Такая лаконичность претила оборотням, но еще сильнее оскорбляла горцев. Однако именно она спасла ситуацию, когда один кровник шел на сближение с другим, и ни один из участников не желал затягивать. Оракул помолчал, затем наклонил голову, и тогда-то и прозвучали слова:
— Она из Элдар.
Приговор? Напоминание? Верен знал цену и тому, и другому. И еще он обладал самым острым чутьем в своей стае — не зря именовался «нюхачом-навигатором», не зря прославился, как Старый, не зря в схватке со многими противниками одержал верх и выжил.
Латалена Элдар — это вызов. Само имя, его значение, его история и его непростое будущее.
— Далеко зашла моя дочь, — вздохнул Ильмар и присел, предложил жестом сделать то же и волку. Верен устроился на лавке, чувствуя неудобство от совершенно излишних, по его мнению, мягких подушек.

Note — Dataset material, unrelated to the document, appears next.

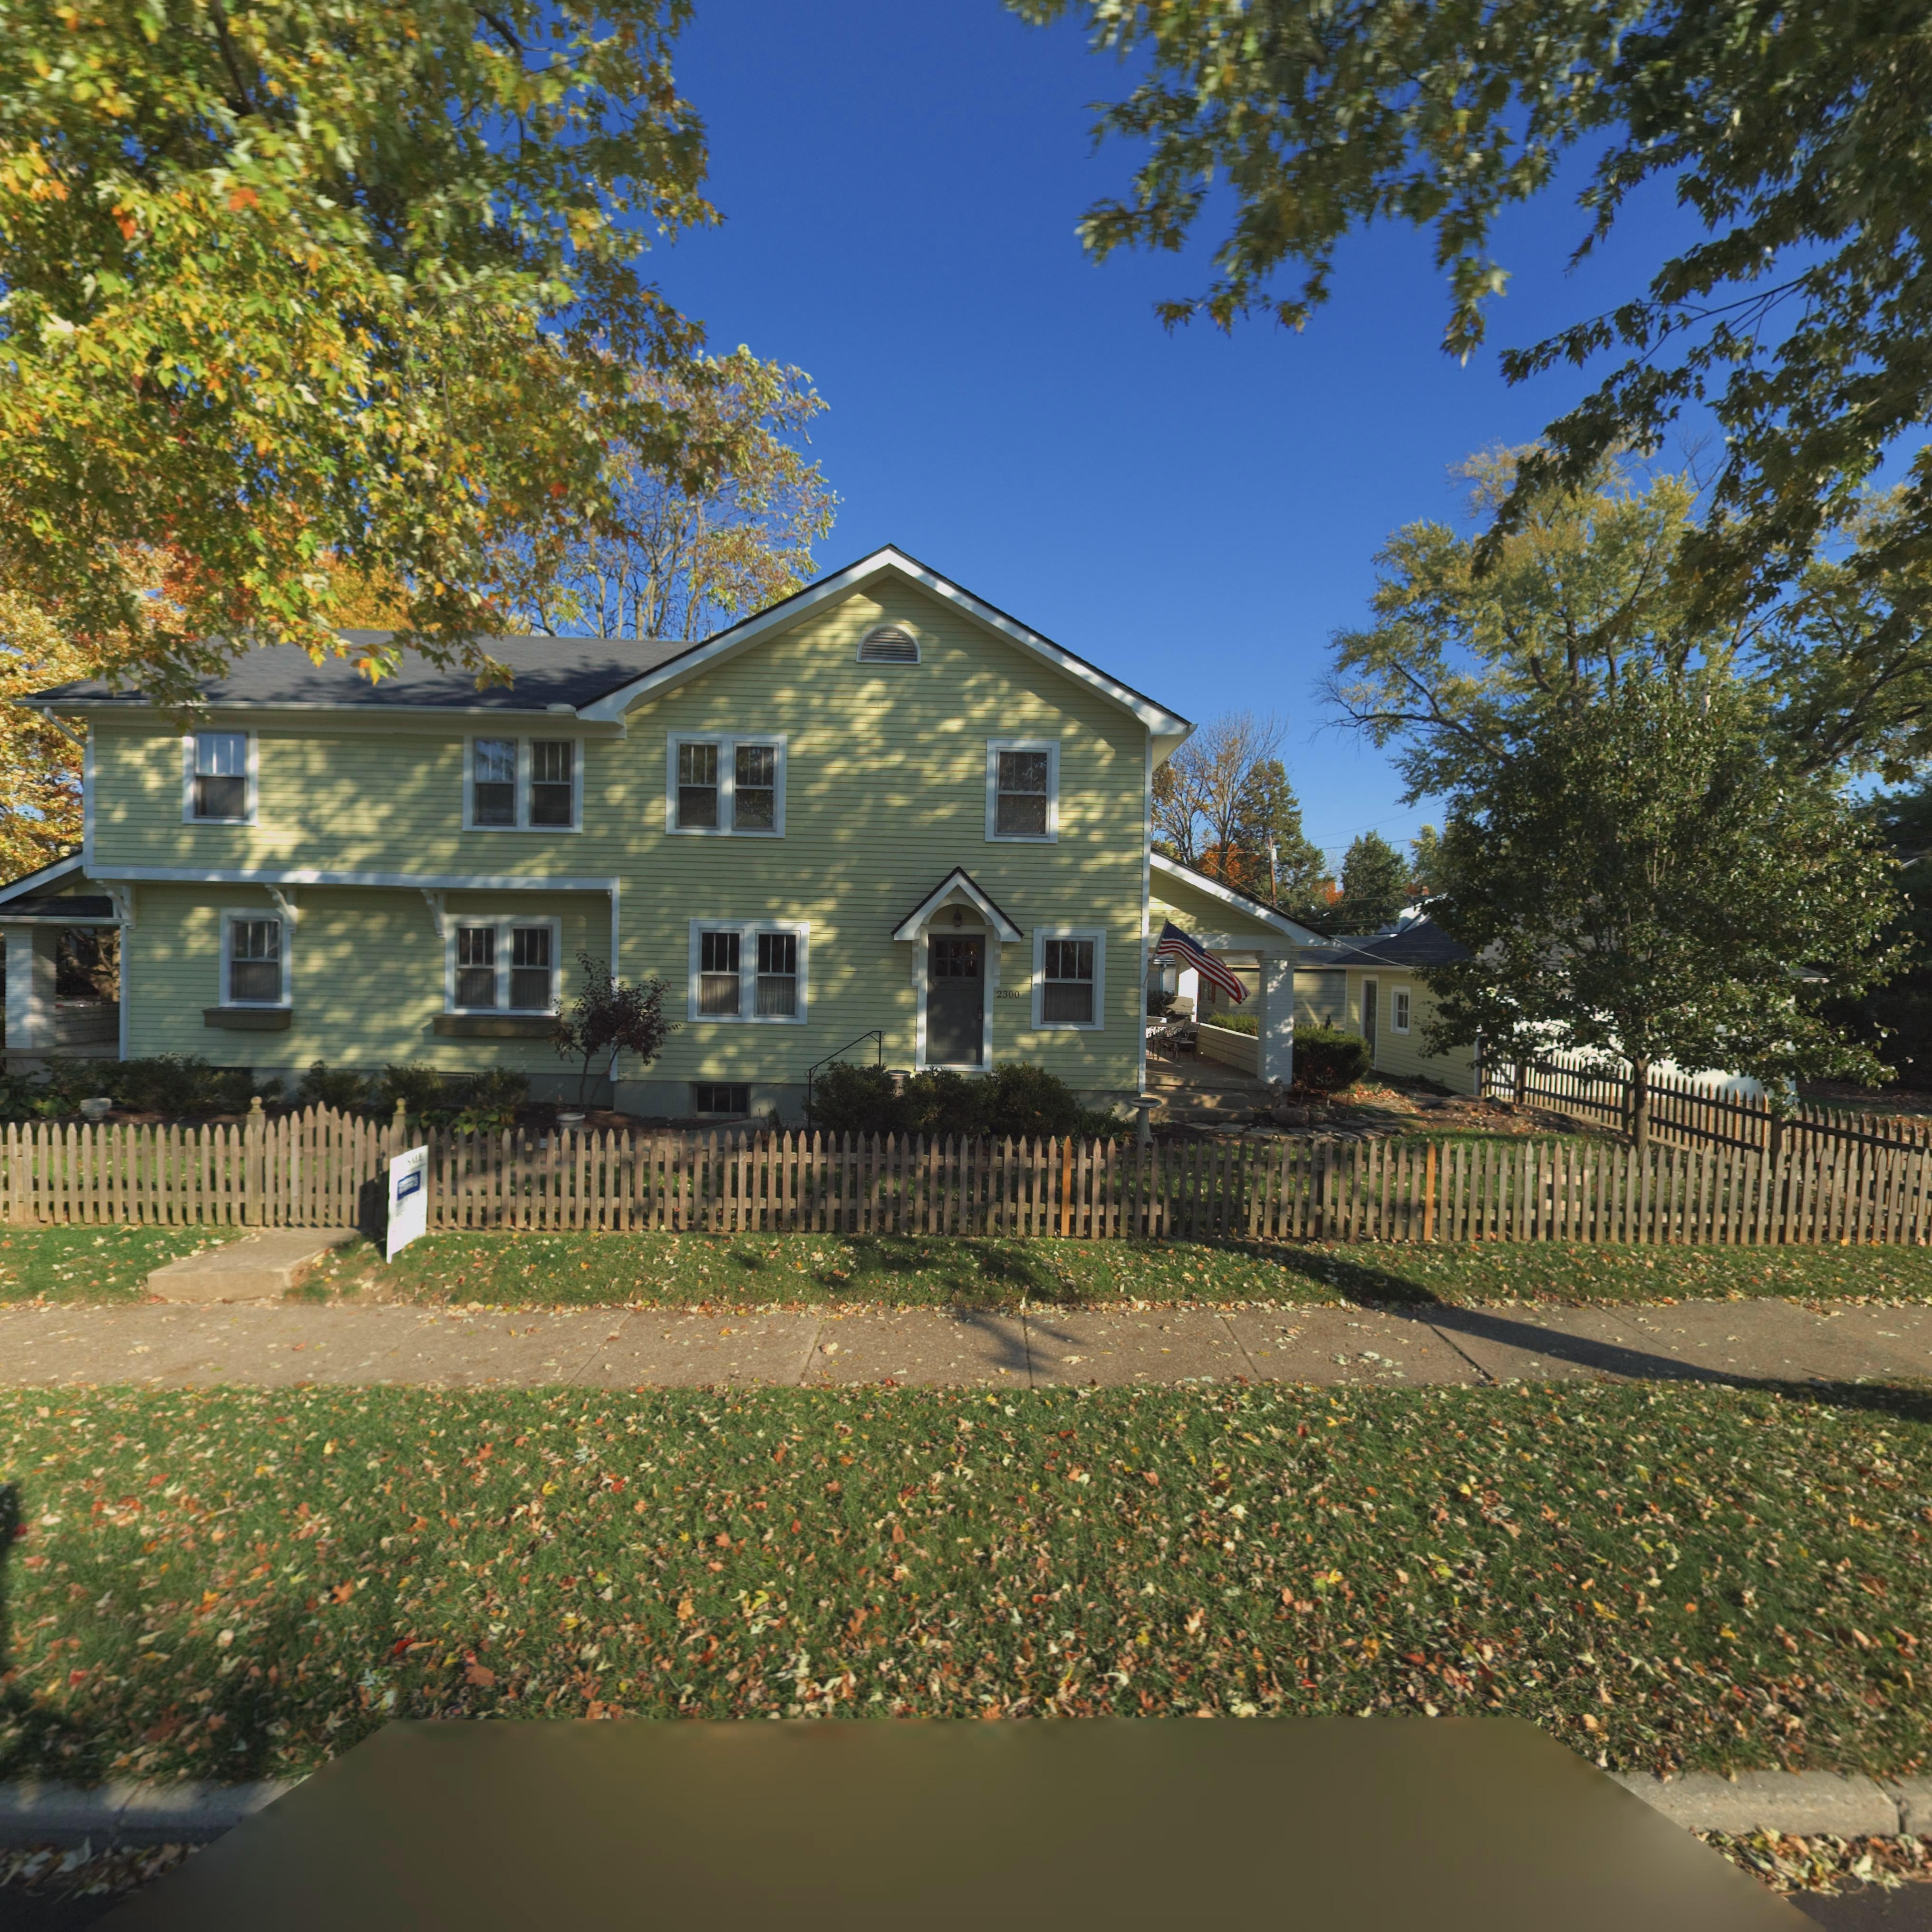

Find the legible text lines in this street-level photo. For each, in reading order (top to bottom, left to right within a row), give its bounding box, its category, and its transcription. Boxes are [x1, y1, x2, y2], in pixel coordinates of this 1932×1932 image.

[995, 989, 1021, 1000] StreetNumber: 2300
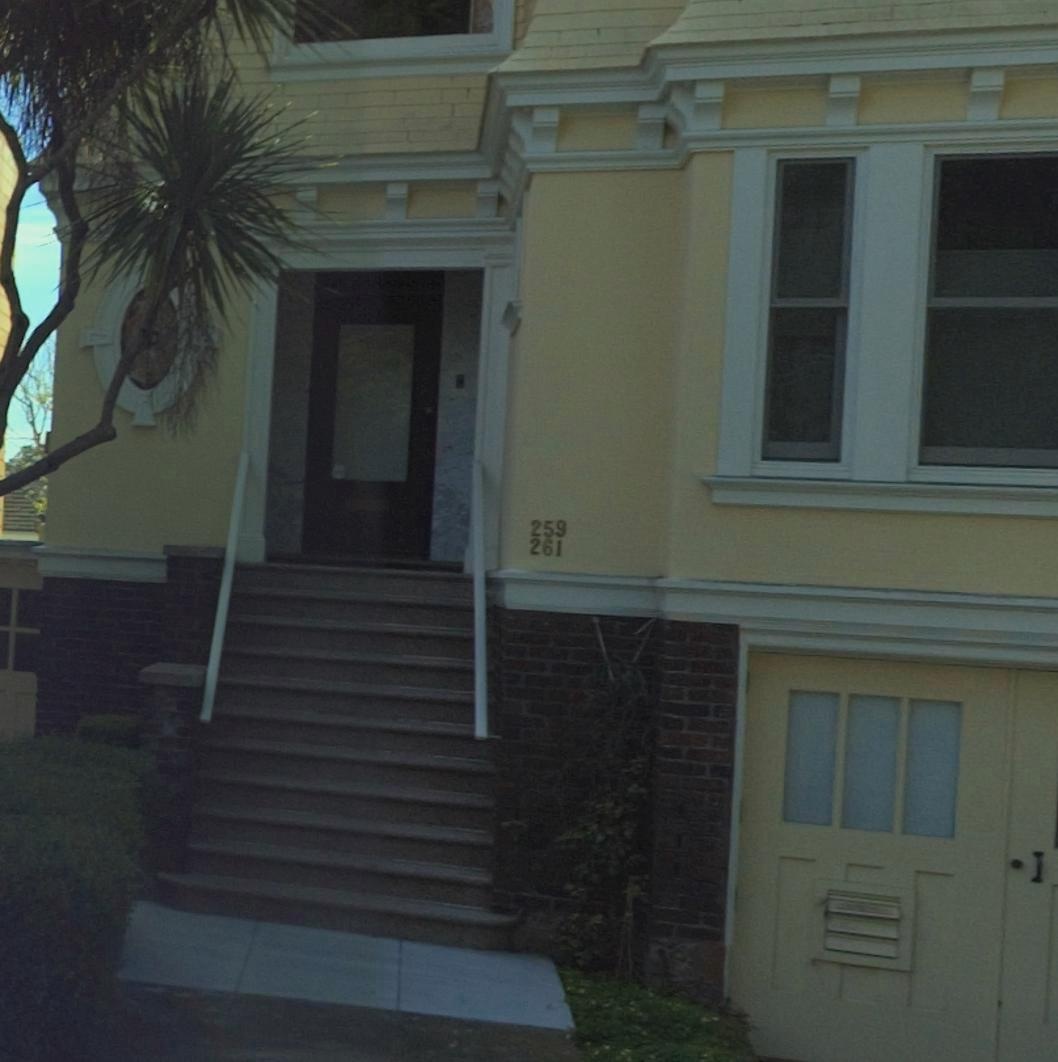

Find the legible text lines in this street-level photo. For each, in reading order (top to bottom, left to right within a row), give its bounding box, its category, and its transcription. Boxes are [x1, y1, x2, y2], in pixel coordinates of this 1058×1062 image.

[528, 518, 567, 538] StreetNumber: 259
[528, 537, 562, 557] StreetNumber: 261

Обманчивая мягкость асуров.
— Отдашь? — спросил еще раз Верен. Оракул усмехнулся, посмотрел на оборотня так, что тот пожалел, что не взял с собой оружия — не пронес даже тайно ножа, поступил, как порядочный воин. Безоружного особенно волнуют такие взоры. Источающие презрение и особую брезгливость. Источающие омерзение.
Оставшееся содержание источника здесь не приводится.